═════ TEKS ═════

Dia bilang, saat itu pemerintah desa memang berperan aktif mendampingi perusahaan mengukur lahan warga  dan menerbitkan Surat Keterangan Tanah (SKT). Hal ini karena dalam proses pembayaran lahan, perusahaan mewajibkan ada SKT maupun surat keterangan lahan yang dijual tidak bersengketa dari desa.  “Kalau tidak ada surat dari desa tidak diproses pembayaran lahannya,” kata Taslim di kediamannya, Selasa malam 18  Maret 2025.

Taslim, juga akui kutipan dana saat keluarnya SKT dari desa. “Biasanya warga menyerahkan uang Rp1.000.000  ke pemerintahan desa. Uang itu digunakan untuk biaya operasional, alat tulis dan kertas (ATK), honor tenaga yang buat surat serta uang rokok bagi kades sebesar Rp200.000. “Kalau surat jual beli yang diberikan desa tidak dipatok harus bayar berapa,tergantung keikhlasan penjual lahan,”akunya.

Selain itu jika harga lahan terjual dengan nilainya besar hingga mendekati miliaran,  biasanya ada sumbangan untuk desa. Nilainya mencapai Rp20.000.000 untuk pembangunan  masjid. Lalu apakah Pemdes juga menerima imbalan dari Perusahaan karena membantu memuluskan dan mempercepat pengambilan lahan lahan warga?. “Kalau Pemdes terima dari pihak perusahaan saya belum tahu. Yang  ada itu hanya dari pihak yang  jual tanah berikan ke desa,” kilahnya.

Sementara soal harga tanah yang pasti warga tidak tahu jelas. Apakah nilai jual tanah sesuai NJOP atau tidak. Sebab semua penjualan lahan di Kecamatan Weda Utara  sama. Tanah yang  memiliki dokumen sertifikat atau tidak nilai jualnya sama. Pihak perusahaan memberi nilai jual tanah bukan karena berisi tanaman atau karena ada kekayaan mineral. Harga tanah itu dinilai berdasarkan topografinya. Bergunung landai atau rawa.

“Saya contohkan saat PT Songhai (sebuah perusahaan asal China,red) yang punya konsesi di Sagea dan Kiyaa  melakukan  pembebasan lahan menggunakan spesifikasi lahan pegunungan, lahan  yang datar dan berawa,”

Harga lahan ini tidak berbeda jauh mesti punya sertifikat. Ada yang dihargai antara Rp 9 ribu hingga 12 ribu/meter. Nilai jual lahan tidak berdasar NJOP ataupun keputusan pemerintah daerah sesuai negosiasi antara perusahaan dan pemilik lahan. Jika  lobinya bagus harga bisa lebih bagus dan pastinya menguntungkan.  “Kami  juga bingung dengan penentuan harga lahan,” katanya.

═════ MATERI YANG DISEDIAKAN ═════

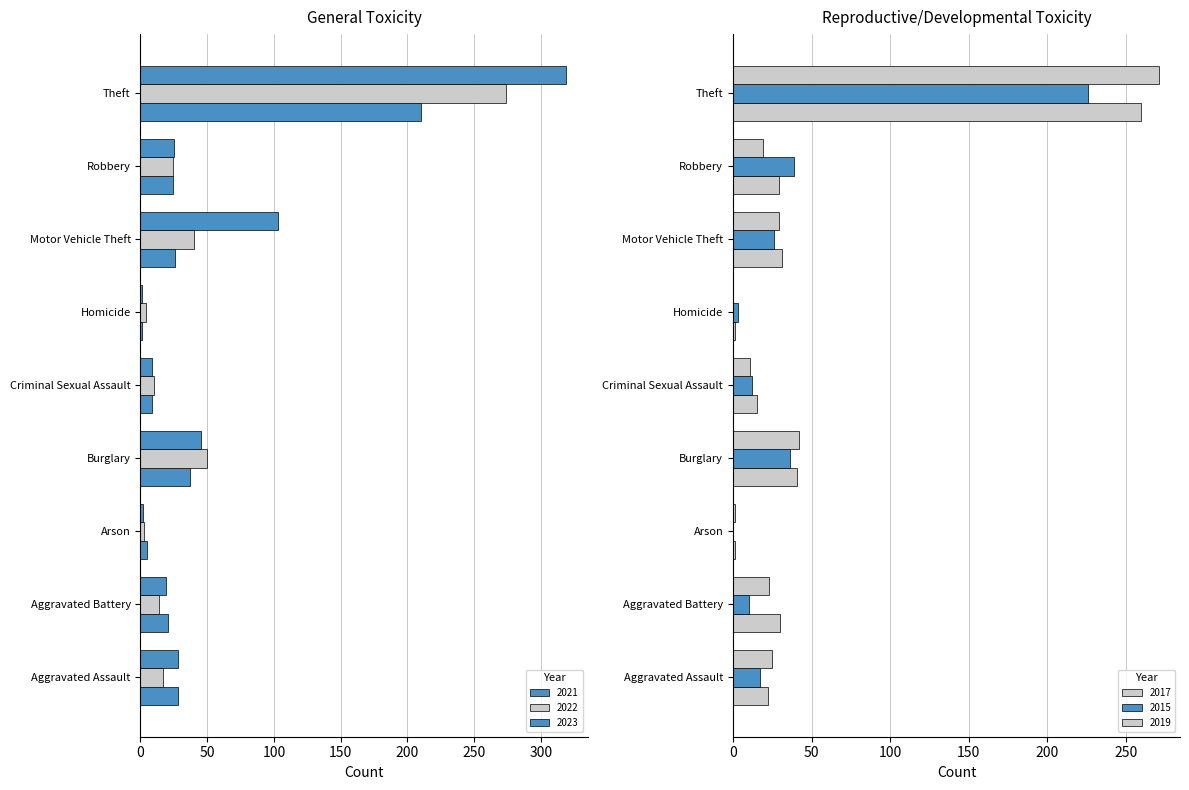

Does the chart contain any negative values?

No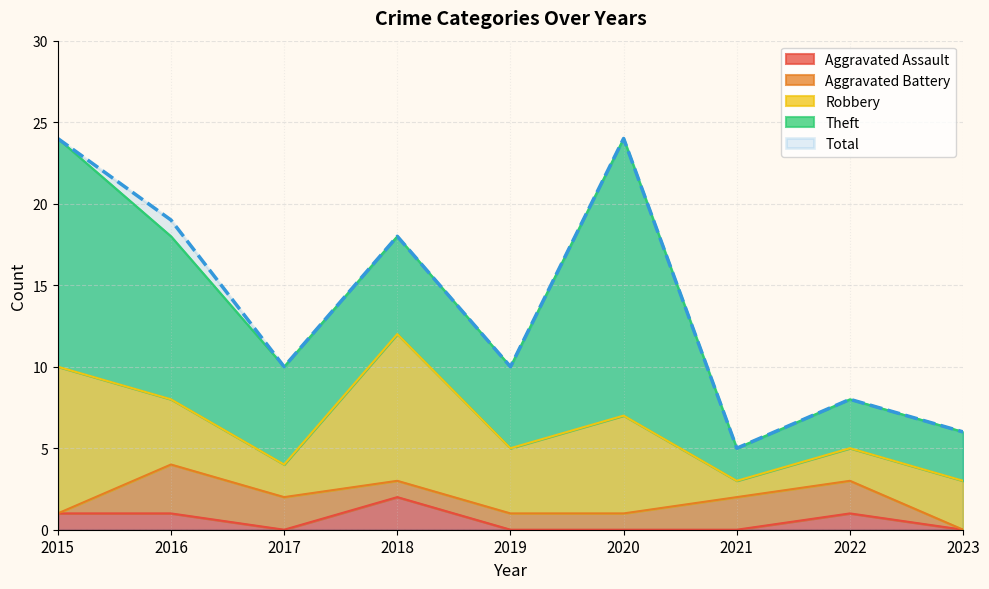

Where is Theft nearest to the value 9?

2016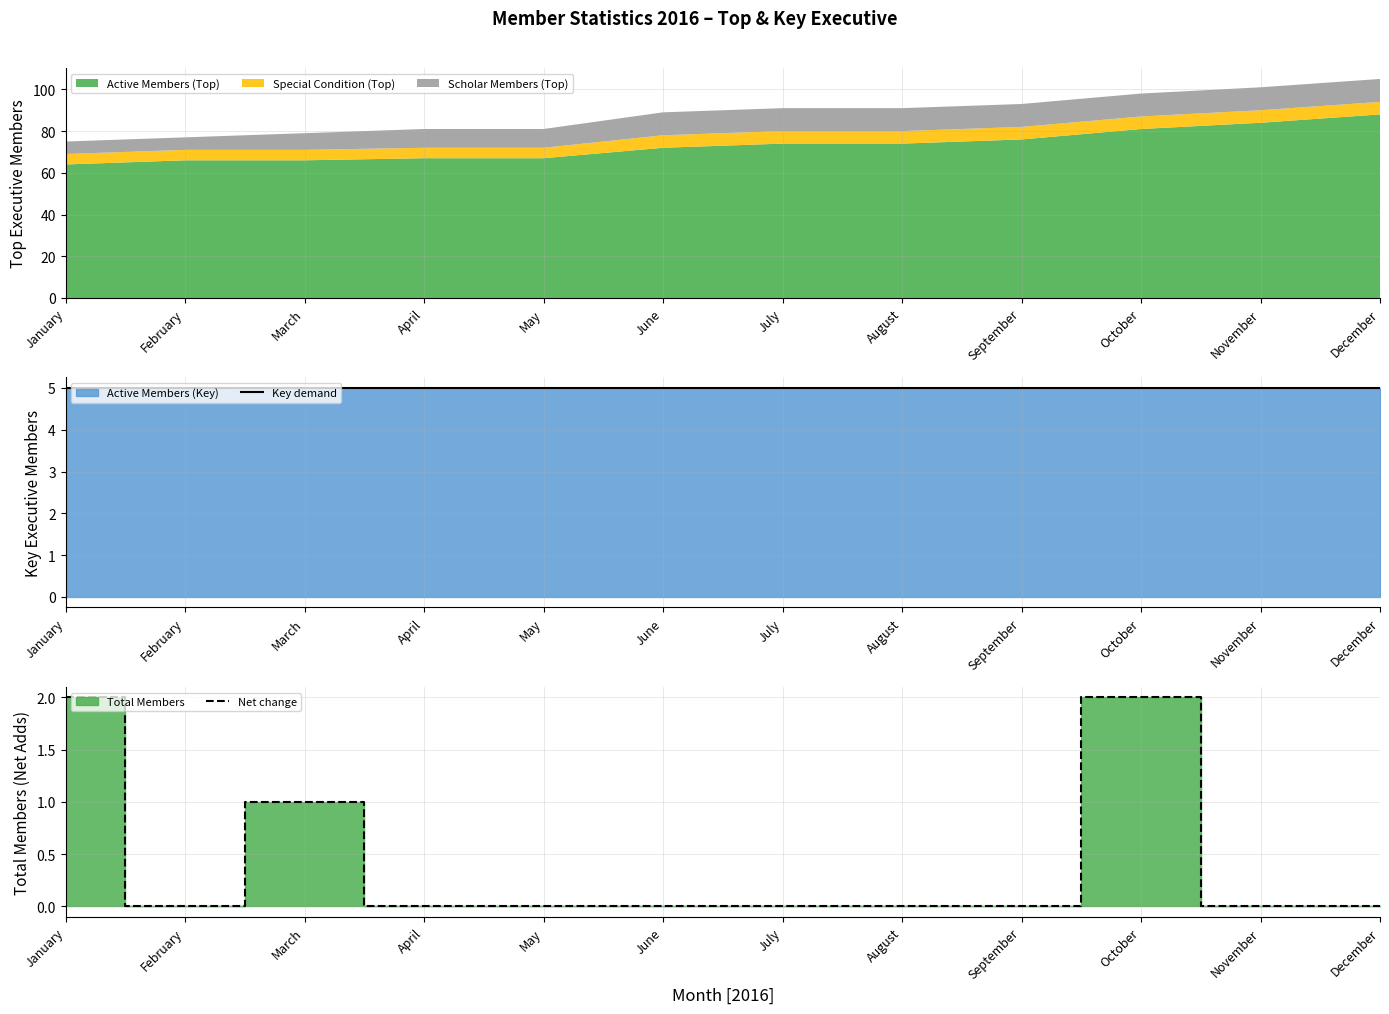

The value of Net change at January is 1. True or false?

False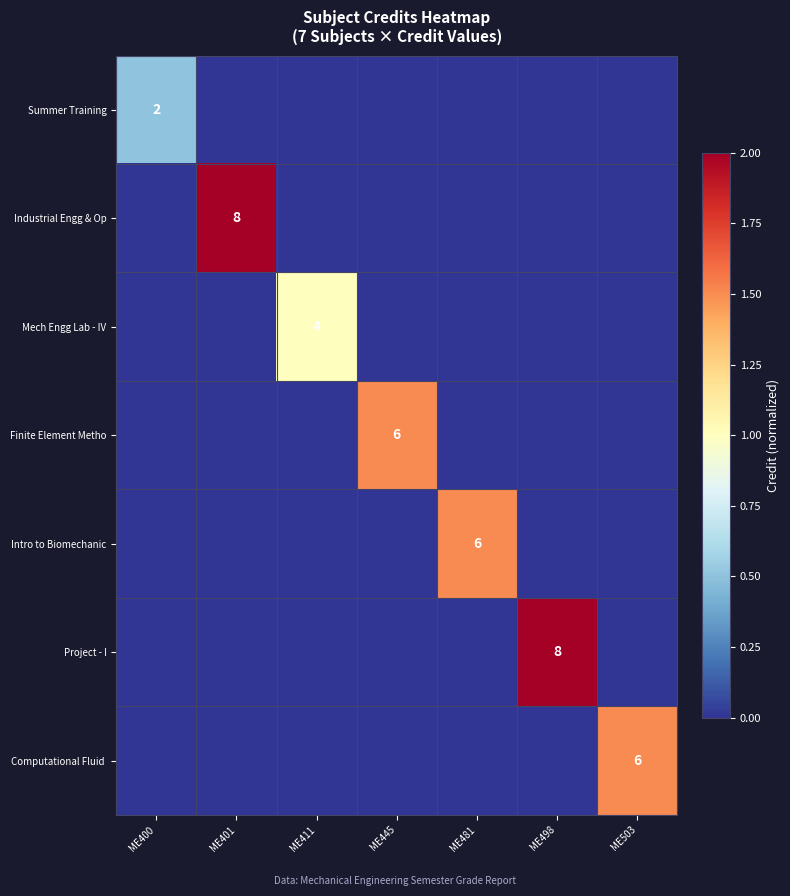

Which series has the largest total across all categories?

Industrial Engg & Op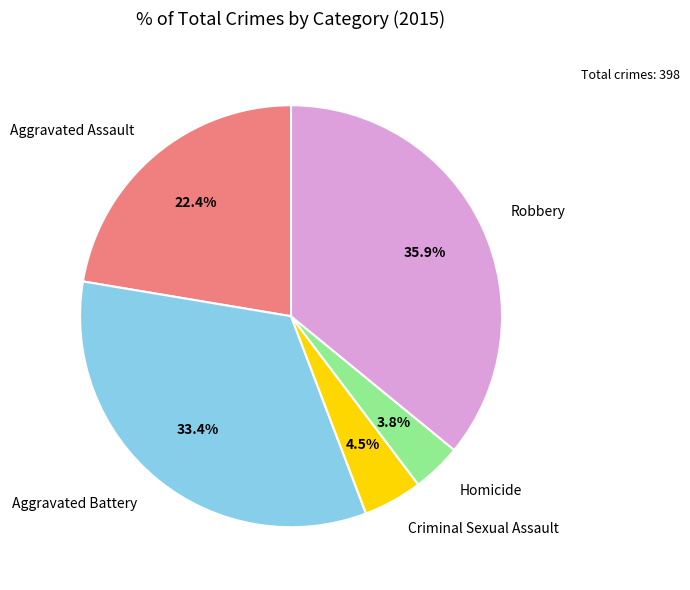

Which slice is the smallest?

Homicide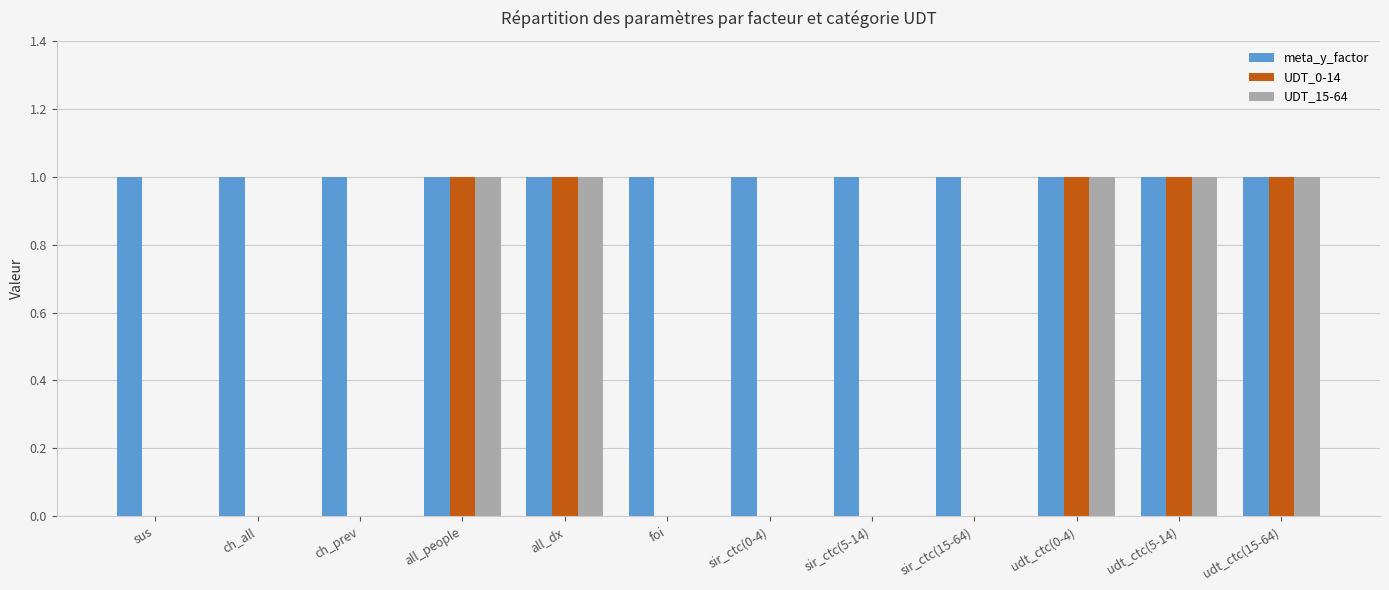

Is it true that UDT_0-14 equals 1 at udt_ctc(5-14)?

True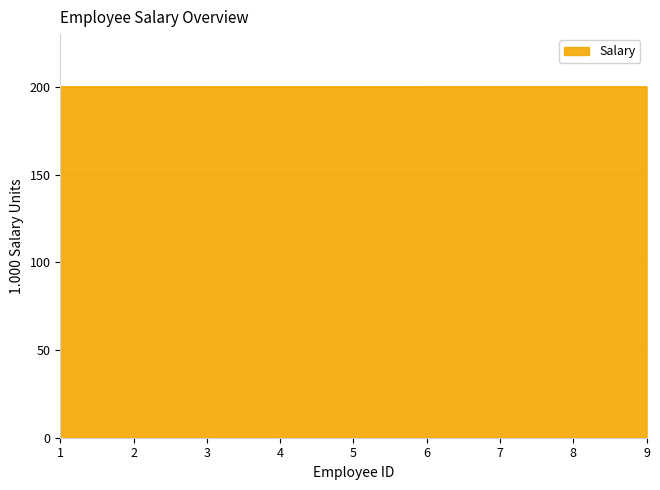

How many distinct data groups are displayed?

1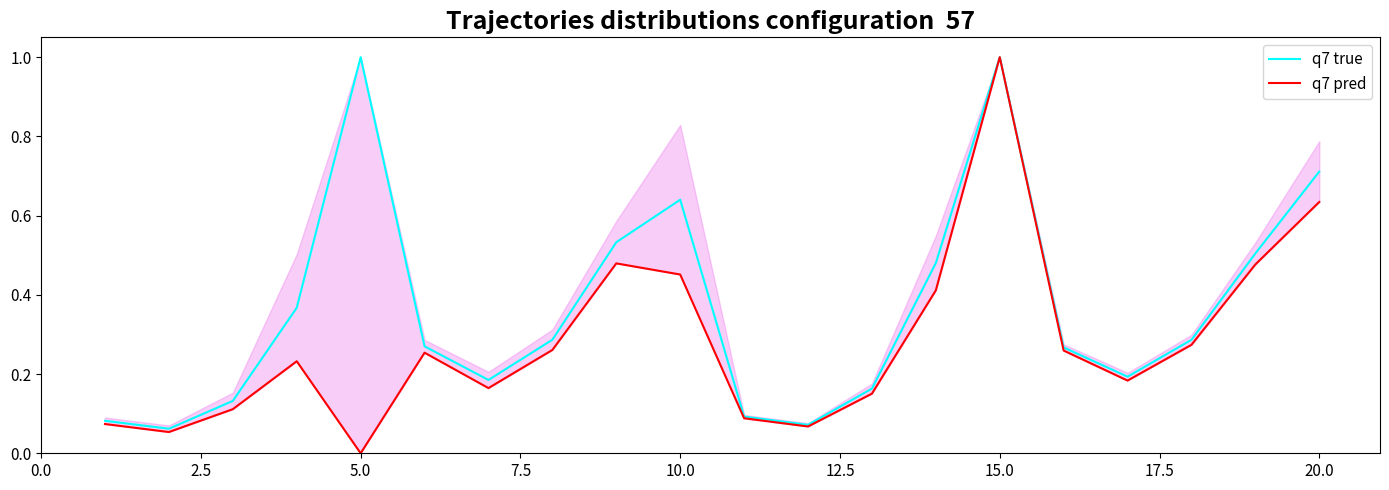

At how many categories does at least one series exceed 0?

20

═════

● TUGAS 1
Menurut teks tentang pembebasan lahan warga, apa dasar perusahaan dalam menilai harga tanah?
● TUGAS 2
Teruskan teks tentang pembebasan lahan warga setelah kalimat terakhirnya.

● JAWABAN 1
Topografinya, yaitu bergunung, landai, atau rawa.

● JAWABAN 2
Soal lahan warga yang telah dilepas, berdasarkan dokumen  yang dipegang tim penulis,  sepanjang 2022  lalu pemerintah desa Desa Sagea setidaknya mengeluarkan 300 lebih SKT. Di Desa Kiya juga ada ratusan SKT dikeluarkan untuk memuluskan PT IWIP, FPM  lakukan pembebasan lahan. Kehilangan ruang hidup petani terutama kebun dan lahan produktif melibatkan banyak pihak. Hasil penelusuran  tim penulis menemukan  para pihak memiliki peran negosiasi dan eksekusi di lapangan guna memuluskan  proses penjualan lahan.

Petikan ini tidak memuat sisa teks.